问题描述

Azure Event Hubs -- Kafka 生产者发送消息存在延迟接收和丢失问题, 在客户端的日志中发现如下异常:

2023-06-05 02:00:20.467 [kafka-producer-thread | producer-1] ERROR com.deloitte.common.kafka.CommonKafkaProducer - messageId:9235f334-e39f-b429-227e-45cd30dd6486, topic:notify_topic
发送消息失败 org.springframework.kafka.core.KafkaProducerException: Failed to send; nested exception is org.apache.kafka.common.errors.TimeoutException: The request timed out.
at org.springframework.kafka.core.KafkaTemplate.lambda$buildCallback$6(KafkaTemplate.java:690)
at org.apache.skywalking.apm.plugin.kafka.CallbackAdapter.onCompletion(CallbackAdapter.java:45)
at org.springframework.kafka.core.DefaultKafkaProducerFactory$CloseSafeProducer$1.onCompletion$original$dElInXX8(DefaultKafkaProducerFactory.java:1001)
at org.springframework.kafka.core.DefaultKafkaProducerFactory$CloseSafeProducer$1.onCompletion$original$dElInXX8$accessor$6jLL1TNr(DefaultKafkaProducerFactory.java)
at org.springframework.kafka.core.DefaultKafkaProducerFactory$CloseSafeProducer$1$auxiliary$ldSQQGBZ.call(Unknown Source)
at org.apache.skywalking.apm.agent.core.plugin.interceptor.enhance.InstMethodsInter.intercept(InstMethodsInter.java:86)
at org.springframework.kafka.core.DefaultKafkaProducerFactory$CloseSafeProducer$1.onCompletion(DefaultKafkaProducerFactory.java)
at org.apache.kafka.clients.producer.KafkaProducer$InterceptorCallback.onCompletion$original$PwZecSoL(KafkaProducer.java:1350)
at org.apache.kafka.clients.producer.KafkaProducer$InterceptorCallback.onCompletion$original$PwZecSoL$accessor$5Ux1udg0(KafkaProducer.java)
at org.apache.kafka.clients.producer.KafkaProducer$InterceptorCallback$auxiliary$a5oVYNi3.call(Unknown Source)
at org.apache.skywalking.apm.agent.core.plugin.interceptor.enhance.InstMethodsInter.intercept(InstMethodsInter.java:86)
at org.apache.kafka.clients.producer.KafkaProducer$InterceptorCallback.onCompletion(KafkaProducer.java)
at org.apache.kafka.clients.producer.internals.ProducerBatch.completeFutureAndFireCallbacks(ProducerBatch.java:273)
at org.apache.kafka.clients.producer.internals.ProducerBatch.done(ProducerBatch.java:234)
at org.apache.kafka.clients.producer.internals.ProducerBatch.completeExceptionally(ProducerBatch.java:198)
at org.apache.kafka.clients.producer.internals.Sender.failBatch(Sender.java:758)
at org.apache.kafka.clients.producer.internals.Sender.failBatch(Sender.java:743)
at org.apache.kafka.clients.producer.internals.Sender.failBatch(Sender.java:695)
at org.apache.kafka.clients.producer.internals.Sender.completeBatch(Sender.java:634)
at org.apache.kafka.clients.producer.internals.Sender.lambda$null$1(Sender.java:575)
at java.base/java.util.ArrayList.forEach(ArrayList.java:1541)
at org.apache.kafka.clients.producer.internals.Sender.lambda$handleProduceResponse$2(Sender.java:562)
at java.base/java.lang.Iterable.forEach(Iterable.java:75)
at org.apache.kafka.clients.producer.internals.Sender.handleProduceResponse(Sender.java:562)
at org.apache.kafka.clients.producer.internals.Sender.lambda$sendProduceRequest$5(Sender.java:836)
at org.apache.kafka.clients.ClientResponse.onComplete(ClientResponse.java:109)
at org.apache.kafka.clients.NetworkClient.completeResponses(NetworkClient.java:574)
at org.apache.kafka.clients.NetworkClient.poll(NetworkClient.java:566)
at org.apache.kafka.clients.producer.internals.Sender.runOnce(Sender.java:328)
at org.apache.kafka.clients.producer.internals.Sender.run(Sender.java:243)
at java.base/java.lang.Thread.run(Thread.java:829)
Caused by: org.apache.kafka.common.errors.TimeoutException: The request timed out.

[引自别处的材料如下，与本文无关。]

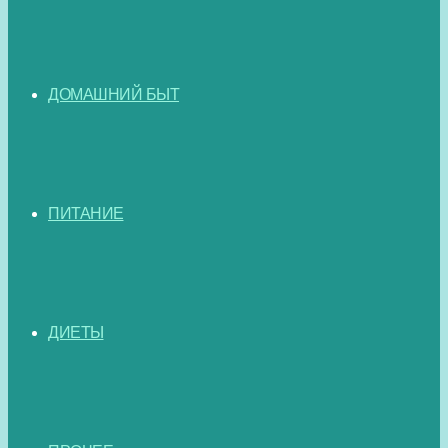
ДОМАШНИЙ БЫТ
ПИТАНИЕ
ДИЕТЫ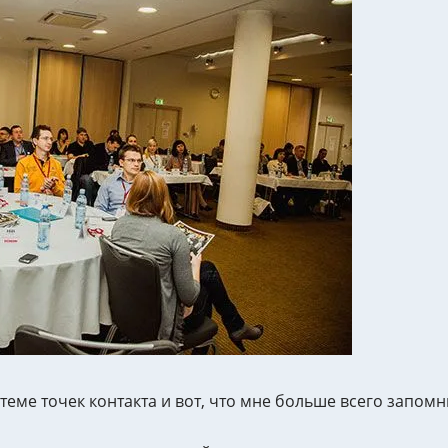
теме точек контакта и вот, что мне больше всего запомн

当发送端收到 Failed to send; nested exception is org.apache.kafka.common.errors.TimeoutException: The request timed out. 日志后, 如何来分析这个问题呢?

问题回答

机器人回答一:

This error message indicates that the Kafka producer failed to send a message due to a timeout.

One possible reason for this error is that the transaction timeout is larger than the maximum value allowed by the broker.

You can check the broker configuration for `transaction.max.timeout.ms` and make sure that it is set to a value that is larger than the transaction timeout used by the producer.

You can also check the Kafka logs for more information about the error.

If you are using Flink, you can refer to the Hilo documentation on [Flink to HDInsightKafkaTransactionTimeoutIssue](https://supportability.visualstudio.com/870b0c89-5235-4a33-a0c6-44be26e284e7/_wiki/wikis/e9f84cb2-cd1b-4143-ac21-5bc63f3bdba0?pagePath=%2FHilo%2F[Hilo] TSGs%2F[Hilo] Flink TSGs%2F[Hilo] Flink to HDInsightKafkaTransactionTimeoutIssue) for more information on this issue. One or more links in the message.

机器人回答二:

The error message you provided indicates that the request timed out. This could be due to a network issue or a configuration issue. You can check the following: 1. Check the network connection between the producer and the Event Hub service. Make sure that the network is stable and that there are no issues with the firewall or network security groups. 2. Check the Kafka producer configuration. Make sure that the `request.timeout.ms` property is set to a value that is appropriate for your use case. You can also try increasing the value of this property to see if it resolves the issue. 3. Check the size of the message being sent. If the message size is greater than the maximum allowed size, the request may time out. You can check the maximum message size allowed by the Event Hub service and make sure that your message size is within the limit. 4. Check the Kafka logs for more information about the error. The logs may provide more details about the cause of the error. If you are still unable to resolve the issue, you can contact Azure support for further assistance. Message is interactive. Click to interact.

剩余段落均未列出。